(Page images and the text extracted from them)
************
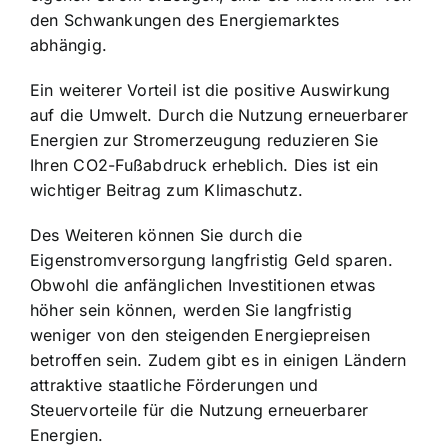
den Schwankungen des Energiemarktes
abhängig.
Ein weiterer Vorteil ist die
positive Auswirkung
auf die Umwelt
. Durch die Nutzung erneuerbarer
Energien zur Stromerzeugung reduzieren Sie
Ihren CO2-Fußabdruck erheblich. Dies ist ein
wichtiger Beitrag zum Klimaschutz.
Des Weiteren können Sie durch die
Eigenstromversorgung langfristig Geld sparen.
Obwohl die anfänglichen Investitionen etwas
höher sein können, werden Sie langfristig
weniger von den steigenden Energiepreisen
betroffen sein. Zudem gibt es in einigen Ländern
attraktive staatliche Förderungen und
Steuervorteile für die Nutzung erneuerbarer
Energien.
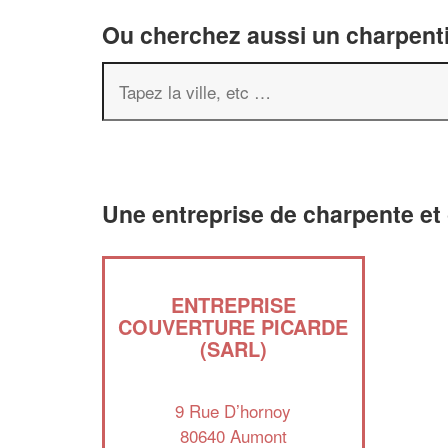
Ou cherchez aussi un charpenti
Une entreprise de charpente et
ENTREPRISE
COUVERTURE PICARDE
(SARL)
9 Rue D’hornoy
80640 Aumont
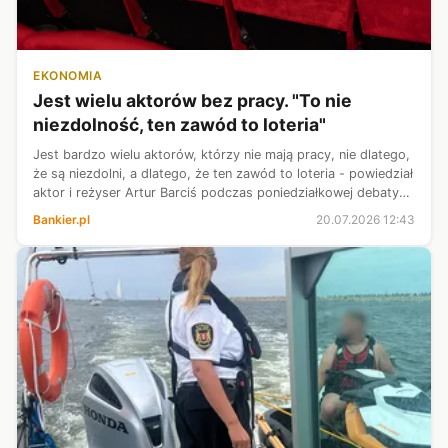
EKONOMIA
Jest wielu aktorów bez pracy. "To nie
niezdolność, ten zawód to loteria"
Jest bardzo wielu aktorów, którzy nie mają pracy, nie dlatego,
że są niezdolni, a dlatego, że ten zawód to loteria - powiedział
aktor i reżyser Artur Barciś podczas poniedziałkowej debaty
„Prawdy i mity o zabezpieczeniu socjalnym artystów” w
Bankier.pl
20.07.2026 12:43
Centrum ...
************
Return the text lines from all of the items above without changing anything, and leave the pictures out.

den Schwankungen des Energiemarktes
abhängig.
Ein weiterer Vorteil ist die
positive Auswirkung
auf die Umwelt
. Durch die Nutzung erneuerbarer
Energien zur Stromerzeugung reduzieren Sie
Ihren CO2-Fußabdruck erheblich. Dies ist ein
wichtiger Beitrag zum Klimaschutz.
Des Weiteren können Sie durch die
Eigenstromversorgung langfristig Geld sparen.
Obwohl die anfänglichen Investitionen etwas
höher sein können, werden Sie langfristig
weniger von den steigenden Energiepreisen
betroffen sein. Zudem gibt es in einigen Ländern
attraktive staatliche Förderungen und
Steuervorteile für die Nutzung erneuerbarer
Energien.
Ou cherchez aussi un charpenti
Une entreprise de charpente et
ENTREPRISE
COUVERTURE PICARDE
(SARL)
9 Rue D’hornoy
80640 Aumont
EKONOMIA
Jest wielu aktorów bez pracy. "To nie
niezdolność, ten zawód to loteria"
Jest bardzo wielu aktorów, którzy nie mają pracy, nie dlatego,
że są niezdolni, a dlatego, że ten zawód to loteria - powiedział
aktor i reżyser Artur Barciś podczas poniedziałkowej debaty
„Prawdy i mity o zabezpieczeniu socjalnym artystów” w
Bankier.pl
20.07.2026 12:43
Centrum ...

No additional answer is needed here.